Tsvetanov announces initiative committee of his Republicans for Bulgaria party

Tsvetan Tsvetanov, formerly the parliamentary leader of Bulgarian Prime Minister Boiko Borissov’s GERB party, announced on September 20 the initiative committee of his Republicans for Bulgaria party, a week ahead of its formal founding conference.

Tsvetanov resigned all leadership posts in GERB in May 2019, amid controversy resulting from allegations connected to supposedly cut-price real estate transactions. He denied wrongdoing.

He went on to found a think-tank, the Euro-Atlantic Security Center, and in June 2020, resigned his membership of GERB.

Bulgaria is scheduled to hold parliamentary elections in spring 2021, while for two months there have been large-scale public protests demanding the resignation of the government and early elections. Tsvetanov supports the call for early elections.

The 89-member initiative committee includes Gemma Grozdanova, twice an MP for GERB and who headed the National Assembly’s foreign policy committee before resigning from Parliament in July 2020.

Other members include Goran Blagoev, a senior journalist who presents the weekly Faith and Society programme on religious affairs on public broadcaster Bulgarian National Television, Gunay Ismail, who recently resigned as GERB co-ordinator for minority issues in the Shoumen district, the Pavel and Roumen Valnev brothers, who have business in the US and used to own the BiT TV channel, and three-time world weightlifting champion Blagoy Blagoev.

Tsvetanov said that the Republicans for Bulgaria party would be in the centre-right of the political spectrum and committed to the Euro-Atlantic direction of Bulgaria’s development.

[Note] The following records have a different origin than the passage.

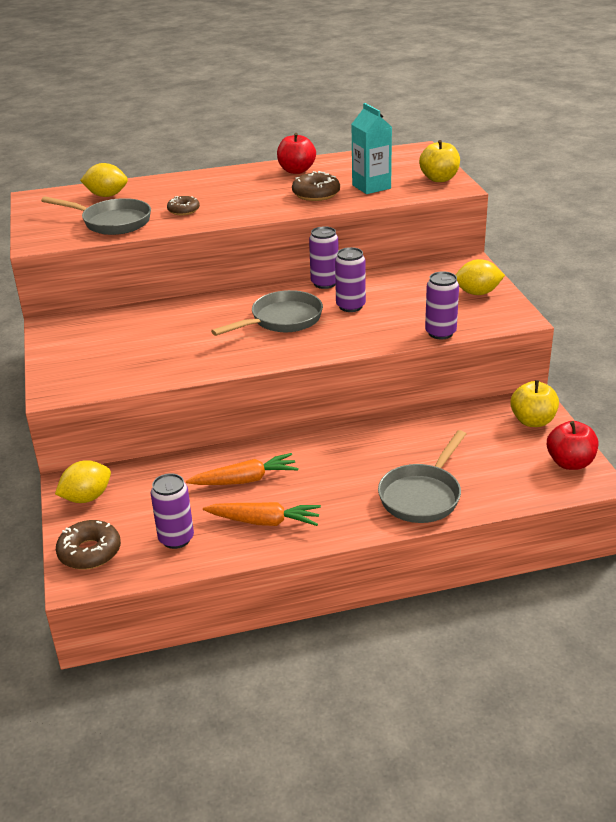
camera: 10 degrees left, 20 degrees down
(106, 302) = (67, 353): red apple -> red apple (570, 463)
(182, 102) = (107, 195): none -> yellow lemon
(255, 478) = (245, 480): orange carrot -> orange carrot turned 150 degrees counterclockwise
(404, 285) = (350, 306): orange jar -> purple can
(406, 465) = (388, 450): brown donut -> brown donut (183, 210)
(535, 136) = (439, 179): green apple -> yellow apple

He said that the party would not be concentrated around a single person “as has been the case in political projects in Bulgaria”.

The founding declaration, read by journalist Blagoev, says that “Bulgaria is now governed without a clear vision for long-term development” and calls for “a cessation of conflict and a search for dialogue.”

Tsvetanov’s party envisages empowering diversity in Bulgaria and bringing together the country’s different ethnic groups, to end dispute among them and ensure their active participation in politics.

The main emphases of the future party’s programme are education, the judiciary, culture, small and medium-sized businesses, and e-government.

Recent weeks have seen three former mayors of cities who had been elected on GERB tickets join Tsvetanov, and a number of members in Plovdiv of the Union of Democratic Forces – recently an election partner of GERB – quit the UDF to join Republicans for Bulgaria. At the time of the announcement of the UDF defections in Plovdiv, the number who had gone over to Tsvetanov was said to be 300, while the UDF leadership countered with a claim that the number was closer to 30.